Yabani meyveler, çamlar, meşeler, gürgenler ve daha çok;
çeşitli ağaçlardan oluşmuş sık ormana dalmışlar öfkeleri
burnunda izlerini süren atlıların gözünden kaybolmayı
başarmışlardı. Yere serili yamçıda uyumaya çalıştığı geceyi
unutabilir miydi hiç?
Batır az ilerde beyaz badanalı küçük kulübenin açık kapısının
solundaki boylu boyunca yere uzanmış kütükte oturuyordu. Elli
yıl. Zengin değil ama mutlu olmuşlardı. Biricik çocukları
Canberk'in henüz on beşinde ölümü bu mutluluğu biraz
gölgelemişti, ama kader demiş ona da alıştırmışlardı
kendilerini.
Batır'ın sakal da aktı kalpağı gibi. Çenesi, ucu yerdeki
sopasının üzerine bağladığı ellerinin üzerine dayalıydı.
Buzağının, bağlı olduğu kocamış dutun yapraklarını ancak
kıpırdatabilen esintinin kulaklarına kadar güçlükle getirdiği
pşıne nağmeleriyle kendinden geçmiş gibi idi.
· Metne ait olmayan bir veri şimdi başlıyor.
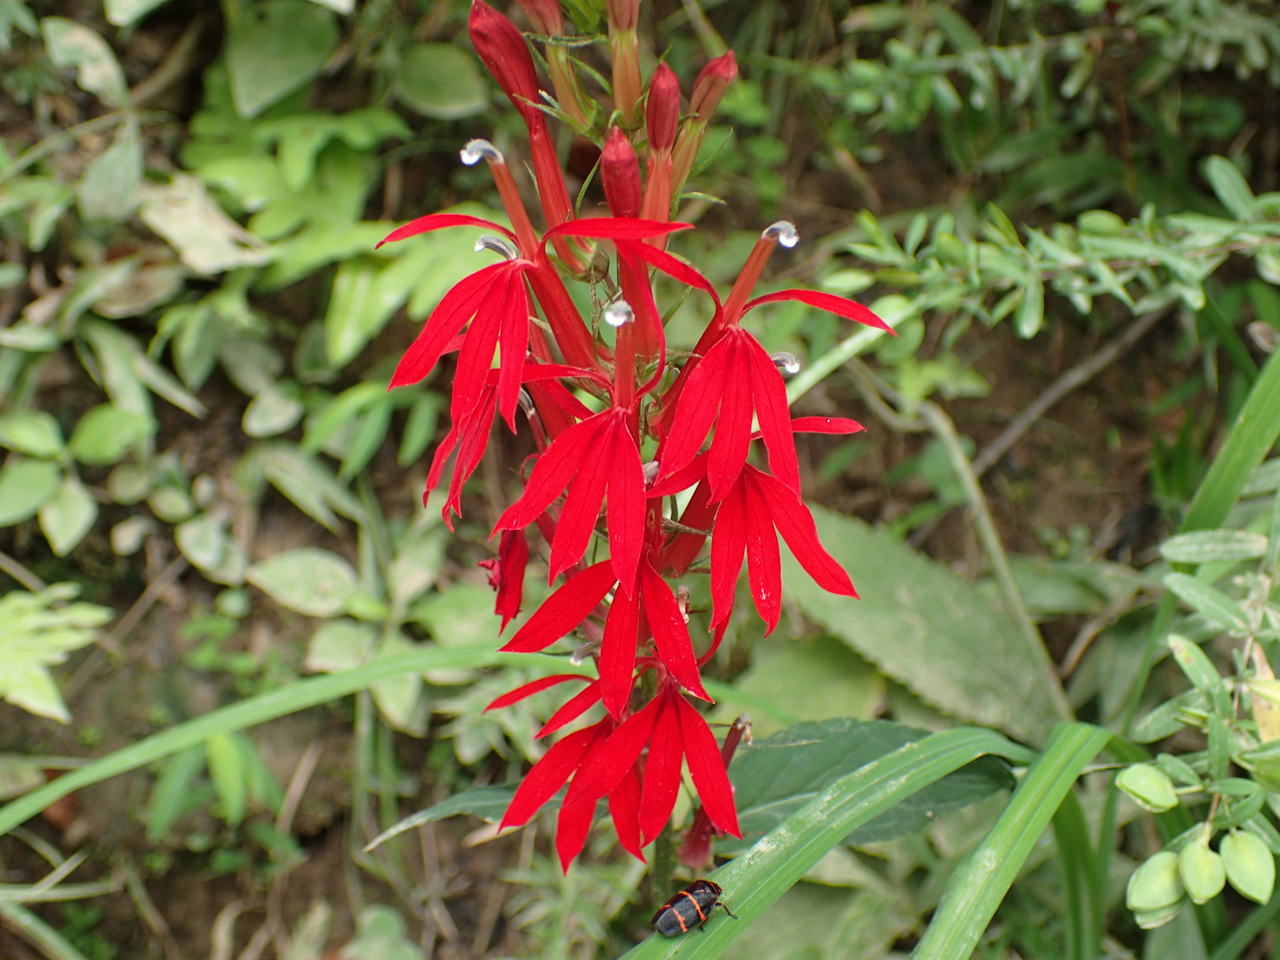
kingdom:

Yaşadığı yılları geriye doğru yürüdü son hızla. İşte yirmi beş
yaşlarında genç diri. Genişti omuzları. Hep alnına düşürdüğü
kara kalpağın altında daha bir karaydı kaşları. Uçlarını
kıvırdığı bıyığı, az kartal gagasını andıran burnu ile büyücek
ağzı arasındaki geniş arayı dolduracak kadar gürdü. Ama ağaç
iriliğindeki gövdesinden beklenmeyen bir duygusallıkla nasıl
da çalardı pşıneyi. Anılar gözünün önünden geçiyordu bir bir,
ara sıra çektiği teşbihin tanelerinin parmakları arasından
geçtiği gibi.
- Ama.. O da ne... Kendi müziğiydi şimdi kulaklarına gelen.
Evet ta kendisi. Gueşefij için yapmıştı onu.. Yetmiş yaşından
umulmadık çeviklikle fırladı. Goşeıij'ı çekti aldı ve oynadı,
yirmi beş yaşın diriliğiyle olmasa da o yaşın ruhuyla...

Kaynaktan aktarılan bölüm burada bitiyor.